- INSTRUCTIONS FOR THE TASK
Return the lines from the line containing "ring tip: (519, 194)" through the last line of the material below, exactly as they appear and with no others.

***** SUPPLIED RECORDS

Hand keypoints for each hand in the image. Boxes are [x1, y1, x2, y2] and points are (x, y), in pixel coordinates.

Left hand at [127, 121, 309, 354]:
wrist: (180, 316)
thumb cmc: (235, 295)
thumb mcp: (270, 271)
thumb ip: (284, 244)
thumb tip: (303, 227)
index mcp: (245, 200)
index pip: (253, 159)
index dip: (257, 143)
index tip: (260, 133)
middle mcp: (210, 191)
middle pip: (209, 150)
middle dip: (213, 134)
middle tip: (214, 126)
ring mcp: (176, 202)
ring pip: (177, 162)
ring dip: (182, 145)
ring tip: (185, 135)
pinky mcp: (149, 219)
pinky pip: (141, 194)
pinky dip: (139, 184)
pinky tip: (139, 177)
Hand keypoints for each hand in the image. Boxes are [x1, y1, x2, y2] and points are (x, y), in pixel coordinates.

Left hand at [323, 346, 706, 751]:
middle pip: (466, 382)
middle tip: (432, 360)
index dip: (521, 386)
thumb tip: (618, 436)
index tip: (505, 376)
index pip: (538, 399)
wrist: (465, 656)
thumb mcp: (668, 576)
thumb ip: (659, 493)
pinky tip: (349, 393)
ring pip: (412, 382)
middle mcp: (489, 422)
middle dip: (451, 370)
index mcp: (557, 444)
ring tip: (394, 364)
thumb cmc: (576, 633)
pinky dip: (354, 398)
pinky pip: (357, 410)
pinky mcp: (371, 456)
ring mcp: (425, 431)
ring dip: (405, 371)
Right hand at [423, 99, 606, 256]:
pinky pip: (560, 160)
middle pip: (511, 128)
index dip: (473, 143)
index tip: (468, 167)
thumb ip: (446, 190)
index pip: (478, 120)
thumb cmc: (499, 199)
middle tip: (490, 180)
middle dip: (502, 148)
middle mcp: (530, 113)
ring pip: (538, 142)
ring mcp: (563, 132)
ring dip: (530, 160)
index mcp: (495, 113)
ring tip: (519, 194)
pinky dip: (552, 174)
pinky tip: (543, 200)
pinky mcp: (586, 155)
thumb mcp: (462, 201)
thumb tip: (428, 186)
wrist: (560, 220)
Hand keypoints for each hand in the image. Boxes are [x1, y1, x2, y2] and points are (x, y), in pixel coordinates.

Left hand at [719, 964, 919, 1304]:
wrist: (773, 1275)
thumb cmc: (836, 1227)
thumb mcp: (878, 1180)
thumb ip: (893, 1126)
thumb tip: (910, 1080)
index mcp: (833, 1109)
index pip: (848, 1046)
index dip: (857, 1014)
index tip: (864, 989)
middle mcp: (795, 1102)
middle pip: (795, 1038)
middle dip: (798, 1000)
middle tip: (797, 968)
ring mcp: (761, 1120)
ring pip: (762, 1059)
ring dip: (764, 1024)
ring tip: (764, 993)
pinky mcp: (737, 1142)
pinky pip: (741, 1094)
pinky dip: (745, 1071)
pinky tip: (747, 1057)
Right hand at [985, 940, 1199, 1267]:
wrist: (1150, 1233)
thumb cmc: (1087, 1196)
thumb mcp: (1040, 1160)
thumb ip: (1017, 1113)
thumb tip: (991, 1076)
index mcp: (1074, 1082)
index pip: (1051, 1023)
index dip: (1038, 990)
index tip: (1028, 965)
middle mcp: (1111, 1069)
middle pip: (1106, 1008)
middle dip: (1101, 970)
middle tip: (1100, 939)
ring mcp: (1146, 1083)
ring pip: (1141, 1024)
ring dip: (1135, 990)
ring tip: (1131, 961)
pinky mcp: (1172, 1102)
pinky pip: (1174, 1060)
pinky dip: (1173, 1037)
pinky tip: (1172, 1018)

**********

- ANSWER BELOW
ring tip: (519, 194)
pinky dip: (552, 174)
pinky tip: (543, 200)
pinky mcp: (586, 155)
thumb mcp: (462, 201)
thumb tip: (428, 186)
wrist: (560, 220)
Hand keypoints for each hand in the image. Boxes are [x1, y1, x2, y2] and points are (x, y), in pixel coordinates.

Left hand at [719, 964, 919, 1304]:
wrist: (773, 1275)
thumb cmc: (836, 1227)
thumb mcp: (878, 1180)
thumb ip: (893, 1126)
thumb tip: (910, 1080)
index mcp: (833, 1109)
index pip: (848, 1046)
index dip: (857, 1014)
index tip: (864, 989)
middle mcp: (795, 1102)
middle pip: (795, 1038)
middle dip: (798, 1000)
middle tip: (797, 968)
ring mcp: (761, 1120)
ring pip: (762, 1059)
ring dip: (764, 1024)
ring tip: (764, 993)
pinky mcp: (737, 1142)
pinky pip: (741, 1094)
pinky dip: (745, 1071)
pinky tip: (747, 1057)
Right hand at [985, 940, 1199, 1267]:
wrist: (1150, 1233)
thumb cmc: (1087, 1196)
thumb mcp: (1040, 1160)
thumb ip: (1017, 1113)
thumb tip: (991, 1076)
index mcp: (1074, 1082)
index pip: (1051, 1023)
index dip: (1038, 990)
index tip: (1028, 965)
middle mcp: (1111, 1069)
middle pip: (1106, 1008)
middle dip: (1101, 970)
middle tip: (1100, 939)
ring mcp: (1146, 1083)
ring pip: (1141, 1024)
ring dip: (1135, 990)
ring tip: (1131, 961)
pinky mcp: (1172, 1102)
pinky pip: (1174, 1060)
pinky dip: (1173, 1037)
pinky tip: (1172, 1018)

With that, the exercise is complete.